No dia seguinte, Fleming entregou um frasco de amostra de cetamina na casa de Perry por US$ 180. Satisfeito com a droga, Iwamasa pediu mais. Fleming entregou 25 frascos por US$ 6.000, incluindo US$ 500 para seu próprio trabalho, em 14 de outubro. Dez dias depois, Fleming entregou mais 25 frascos, junto com pirulitos de cetamina que Sangha incluiu como bônus.
Iwamasa e Fleming concordaram em assinar acordos de confissão, dando às autoridades uma visão dos últimos dias de Perry. O Dr. Chávez também começou a cooperar com as autoridades. Iwamasa pode pegar até 15 anos de prisão, Fleming até 25 anos e Dr. Chávez até uma década.
Meia dúzia de injeções por dia
Nos últimos dias antes da morte do ator, Iwamasa injetou em Perry seis a oito vezes por dia. Pelo menos duas vezes ele encontrou Perry inconsciente em casa, disse o assistente às autoridades.

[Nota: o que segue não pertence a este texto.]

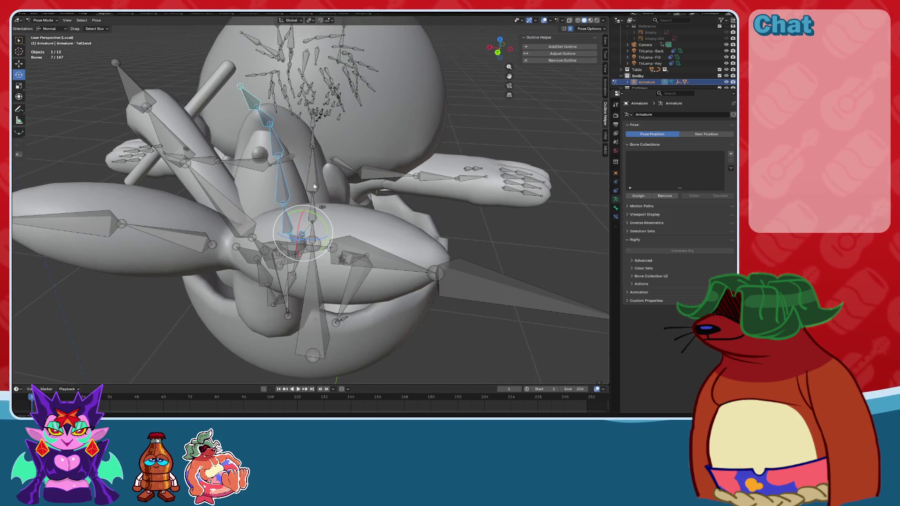
{"action": "middle_click_drag", "start_coordinate": [314, 187], "coordinate": [287, 142]}
{"action": "middle_click_drag", "start_coordinate": [303, 203], "coordinate": [346, 215]}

Em 28 de outubro, depois de aplicar três injeções em Perry e mais tarde encontrá-lo morto, Iwamasa limpou os frascos e seringas deixados na casa, de acordo com o relato de Fleming sobre uma conversa que tiveram depois. Mais tarde, Iwamasa disse às autoridades que todas as injeções administradas naquele dia vieram do estoque entregue por Fleming.

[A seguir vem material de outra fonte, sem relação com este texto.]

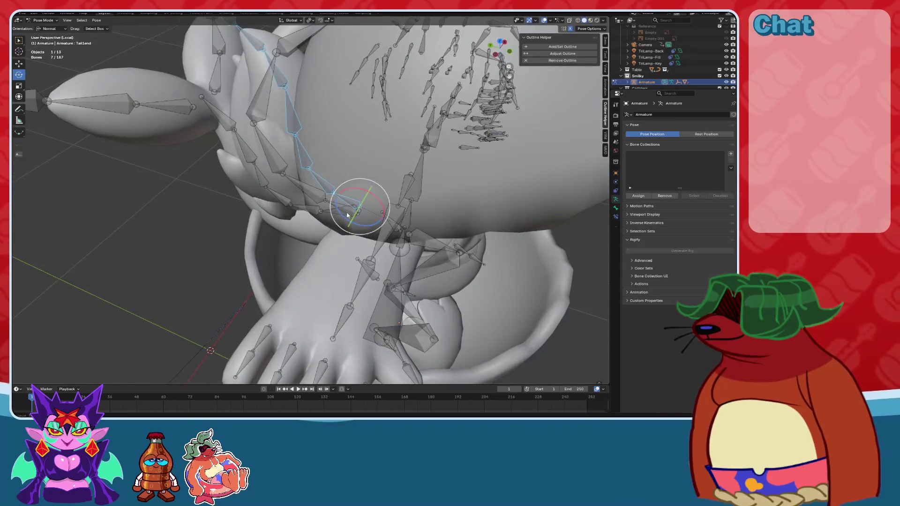
{"action": "left_click_drag", "start_coordinate": [344, 217], "coordinate": [328, 204]}
{"action": "mouse_move", "coordinate": [328, 204]}
{"action": "middle_mouse_down"}
{"action": "mouse_move", "coordinate": [372, 189]}
{"action": "mouse_move", "coordinate": [361, 190]}
{"action": "mouse_move", "coordinate": [340, 239]}
{"action": "mouse_move", "coordinate": [345, 208]}
{"action": "mouse_move", "coordinate": [329, 219]}
{"action": "mouse_move", "coordinate": [334, 210]}
{"action": "mouse_move", "coordinate": [286, 210]}
{"action": "middle_mouse_up"}
Rotate the tail bones further around their normal axis to curl the tail, then leave Pose Mode.
{"action": "key", "text": "r"}
{"action": "key", "text": "z"}
{"action": "left_click", "coordinate": [352, 211]}
{"action": "left_click", "coordinate": [344, 207]}
{"action": "key", "text": "r"}
{"action": "left_click", "coordinate": [350, 206]}
{"action": "key", "text": "r"}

Naquele dia, Sangha excluiu suas mensagens de texto com Fleming do aplicativo Signal e o instruiu a “excluir todas as nossas mensagens”, segundo as autoridades. Numa mensagem de texto, Fleming garantiu a Sangha, que os promotores disseram ser conhecida como “a Rainha da Cetamina”, que tinha “90% de certeza de que todos estão protegidos”, dizendo que só tinha lidado com a assistente de Perry, não com Perry.
“A cetamina permanece no sistema ou é imediatamente eliminada”, perguntou Fleming.
Em dezembro, o escritório do médico legista do condado de Los Angeles disse que Perry havia morrido devido aos “efeitos agudos” da cetamina. O relatório da autópsia observou que o nível de cetamina encontrado no sangue de Perry era equivalente à quantidade usada para anestesia geral.